• _What the task requires_
Your answer must be the full set of records, copied exactly, with no pictures in it.

• _Information supplied_
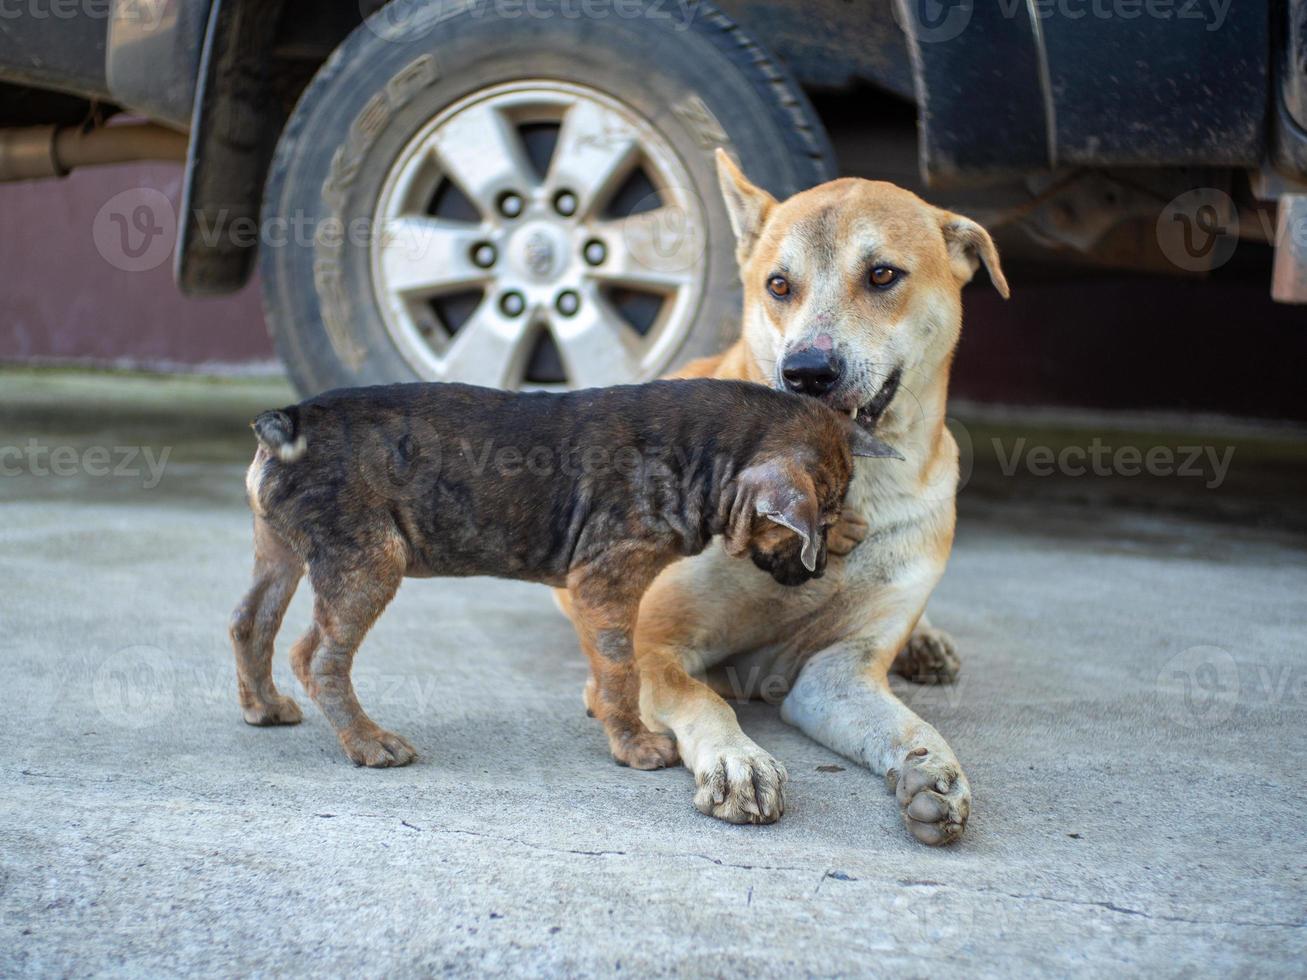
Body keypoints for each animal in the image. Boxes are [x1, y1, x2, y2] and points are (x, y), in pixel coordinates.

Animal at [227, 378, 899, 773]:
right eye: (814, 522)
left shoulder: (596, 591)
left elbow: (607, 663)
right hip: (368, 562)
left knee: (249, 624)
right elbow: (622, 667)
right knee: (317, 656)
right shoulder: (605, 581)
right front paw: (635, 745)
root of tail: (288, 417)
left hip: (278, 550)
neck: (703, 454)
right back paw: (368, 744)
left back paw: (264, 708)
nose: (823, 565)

• _Solution to the exercise_
Body keypoints for each animal in the image. Boxes are [x1, y1, x2, y2] and points are (x, y), in pixel coordinates.

Animal at [227, 378, 899, 773]:
right eye: (814, 522)
left shoulder: (596, 591)
left elbow: (607, 663)
right hip: (368, 562)
left knee: (249, 624)
right elbow: (622, 667)
right knee: (317, 656)
right shoulder: (605, 581)
right front paw: (635, 745)
root of tail: (288, 417)
left hip: (278, 550)
neck: (703, 454)
right back paw: (368, 744)
left back paw: (264, 708)
nose: (823, 565)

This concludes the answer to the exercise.